Gluten Free Living: Bisquits and Donuts
Bisquits are one of the foods I have yet to find a great solution for. I have made some that were ok, but none that were as good as the bisquits I make with gluten flour.

Last week I made some with Jules Gluten Free flour. I have made some really yummy things with Jules Flour. The bisquits were good, but they were not really the taste and texture we were going for. They weren't flaky but rather like the consistency of a thick shortbread.

Last night, I made some bisquits using Namaste bisquit and piecrust mix. Again, I love Namaste. We make brownies and cakes with Namaste mixes that are really good. But, the bisquits were not what I was hoping for. The consistancy was good, much like my gluten bisquits, but something about the taste was off. Now, I didn't follow the recipe exactly because it called for herbs and I was going for a breakfast bisquit, but I dont' think that was it. They were fine with some jelly or honey, but I am still looking for a bisquit that tastes good on it's own.

I have made bisquits using my standard recipe and substituting a gluten free flour mix and they were ok, but not the same. I guess I will keep working on this food item!

Donuts are another of those items that we all miss. Most donuts do not fit into either the Feingold or Gluten Free diet. Kinnikinnick makes a very yummy donut. They come frozen in a box of 6. They have vanilla, chocolate, cinnamon sugar and maple. We all enjoy them, though I try to reserve them for Jessica mostly! They fit into both of our diets. They are small compared to your average donut and a bit pricey (but average when you consider they are gluten free). I keep a box in the freezer for quick breakfasts or snacks, but we try not to eat them often. I can get these at Dierbergs or Nutrition Stop, locally.

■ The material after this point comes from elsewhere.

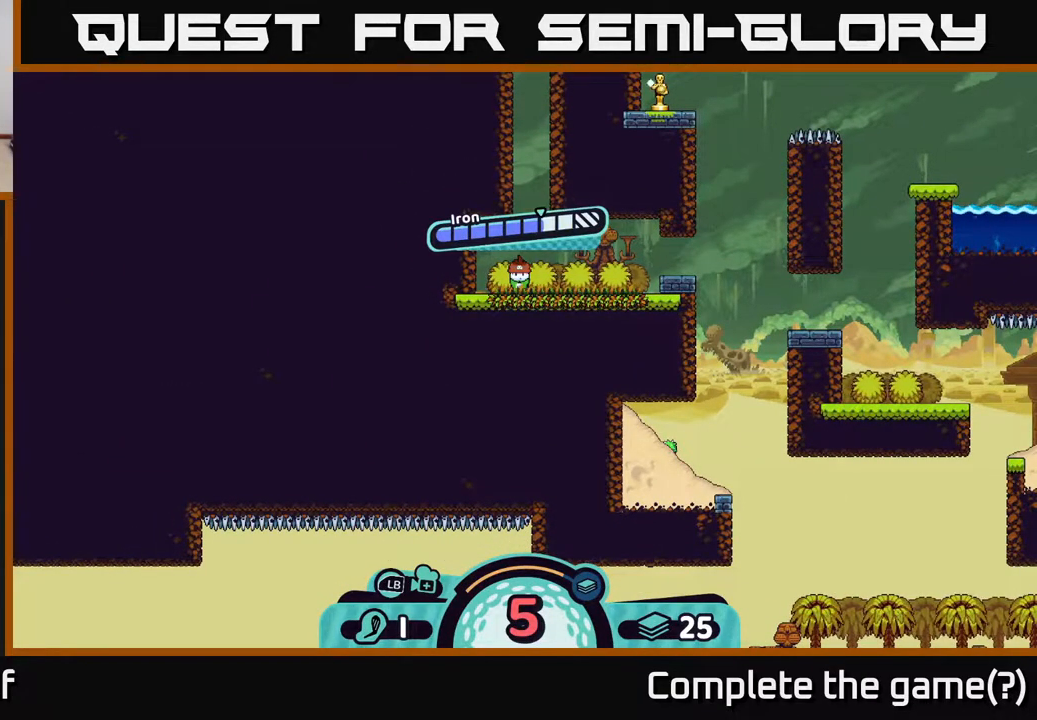
{"buttons": [], "left_stick": "center", "right_stick": "center", "events": [[50, "A", "up"]]}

Recently, I discovered some donut pans at Amazon and decided to try one out. My pan arrived this week and I made some last night using the recipe that came with it. I substituted a mixture of Jules and Namaste flour for the regular flour. They came out really good and disappeared quickly! It made less than a dozen with the recipe I used. I am going to play around with it more and see what varieties we can come up with. For a cake donut this will do very nicely. They were declared a great success.

The hardware

The software

The end results


Next, I need to work on a gluten free fried donut. We have made donuts before using Alton Brown's recipe, but not gluten free. I am going to have to work on that soon.